Have you ever heard of a Waterford blaa? I didn’t know about them until this year, when Mom was researching Irish cuisine in preparation for St. Patrick’s Day. Waterford blaas are white rolls with a soft interior and floury crust, and are quite popular in Ireland. They’re so beloved by the Irish people that the Waterford blaas gained Protected Geographical Indication from the European Union–the only Irish bread to gain this status. Only four bakeries in Waterford County, Ireland, are licensed to make and sell Waterford blaas. Among these bakeries, they sell 12,000 blaas each day!
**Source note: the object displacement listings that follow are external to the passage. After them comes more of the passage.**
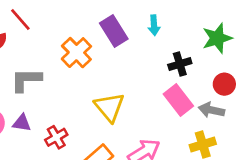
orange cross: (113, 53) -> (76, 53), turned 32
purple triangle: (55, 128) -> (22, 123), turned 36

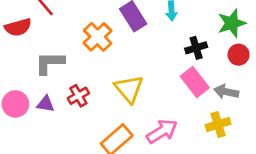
red circle: (224, 84) -> (239, 55), moved
red cross: (56, 137) -> (78, 96), moved

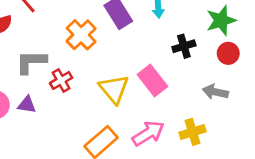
pink rectangle: (195, 82) -> (152, 80), moved
red cross: (78, 96) -> (61, 80), moved
yellow cross: (218, 124) -> (192, 132), moved

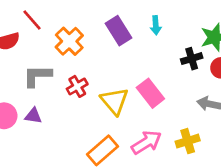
orange cross: (81, 35) -> (69, 41), moved
black cross: (184, 46) -> (192, 59), moved
red cross: (61, 80) -> (77, 86), moved

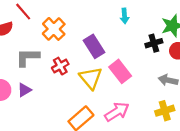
purple rectangle: (118, 31) -> (94, 46), moved
purple triangle: (33, 116) -> (24, 90), turned -40
yellow cross: (188, 141) -> (165, 111), moved

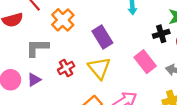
red cross: (60, 66) -> (66, 68), moved
pink rectangle: (120, 71) -> (145, 62), moved

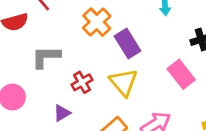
orange cross: (63, 20) -> (97, 22), moved
purple triangle: (34, 80) -> (62, 113), moved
Blaas were actually brought over from France by the Huguenots when they immigrated to Ireland. They brought their special white flour with them and taught the locals how to make the blaas. Aren’t you glad this simple recipe is still around today?
The Irish often enjoy buttered blaas stuffed with Irish bacon at breakfast, but they also use them for sandwiches such as the chip butty (aka French fry sandwich!). I think blaas taste great on their own, but making them into a sandwich really takes them to the next level!
Even if you’re a novice bread baker, I encourage you to make this recipe. The dough becomes beautifully smooth and supple when you knead it, and turns into lovely soft buns as it’s baked. Although I’ve never been to Waterford City, Ireland to taste an authentic Waterford blaa, it would be very exciting visit this part of Ireland and experience this awesome bread fresh from one of the four bakeries! 😉 The ingredients for this recipe is from the blog Lea & Jay, but I’ve changed the directions to reflect my usual breadmaking methods.
Hungry for more Irish food? Try these other delicious Irish recipes!
Oregano Onion Soda Bread: a savory, moist loaf of Irish soda bread.
Irish Boxty Bread: a no-yeast potato bread that will leave you wanting another piece!Print
This easy recipe for Waterford blaas shows you how to make these traditional Irish white bread rolls. These homemade rolls make amazing sandwiches, and taste good just with butter! Eat like the Irish and try them at breakfast. You’ll love these crusty, pull apart buns with a soft center.
- 4 1/2 cups bread flour (500g)
- 2 teaspoons fine salt (10g)
- 2 teaspoons unsalted butter, chilled (10g)
- 2 1/2 teaspoons caster sugar (10g)
- 3 teaspoons fast-action yeast (10g)
- about 1 1/4 cup filtered water (300 ml)
Making the Dough (25 minutes + 1 hour proving)
- Warm the water to 115 F.
- Pour the flour into a large mixing bowl and add the salt. Rub the butter into the flour until it resembles fine breadcrumbs, then stir in the sugar and yeast.
- Gradually stir in the water, mixing until a soft, slightly sticky dough has formed and all the flour is picked up from the sides of the bowl.
- Turn the dough onto a lightly floured surface and knead for about 10 minutes, until the dough is quite smooth, no longer sticks to the work surface, and passes the windowpane test. Test the dough by stretching a small piece of dough between the thumb and forefinger of each hand. The dough should stretch until it’s translucent in places. If not, knead for a minute longer and check again.
- Shape the dough into a ball, place in a buttered bowl, and cover tightly with plastic wrap. Let the dough prove until doubled in size, about 1 to 1 1/2 hours.
Shaping the Buns (15 minutes + 50 minutes proving)
- Lightly flour a 11 by 17-inch rimmed cookie sheet.
- Turn the dough out onto a lightly floured surface and punch it down all over to knock out the air.
- Divide the dough into 10 equal pieces, using a kitchen scale for accuracy.
- Roll each piece into a ball, then lightly roll the ball in flour. Flatten each ball with a rolling pin to shape it into a square with rounded corners. Space the buns an inch or two apart on the prepared tray, then dust them with additional bread flour using a small sieve.
- Place the tray inside a large, clean garbage bag and inflate the bag. Tuck the ends under the tray to seal, then set in a warm place. Let the buns prove until they’re doubled in size, about 50 minutes.
- About 10 minutes before the buns are done proving, preheat the oven to 400 F.
Baking the Buns (15 minutes baking)
- Bake the buns in the middle of the oven at 400 F for about 15-20 minutes, until they’re golden brown and have an internal temperature of about 200 F.
- Let the buns cool briefly on a wire rack before slicing in half and serving. Use these Waterford blaas for a traditional Irish chip butty sandwich.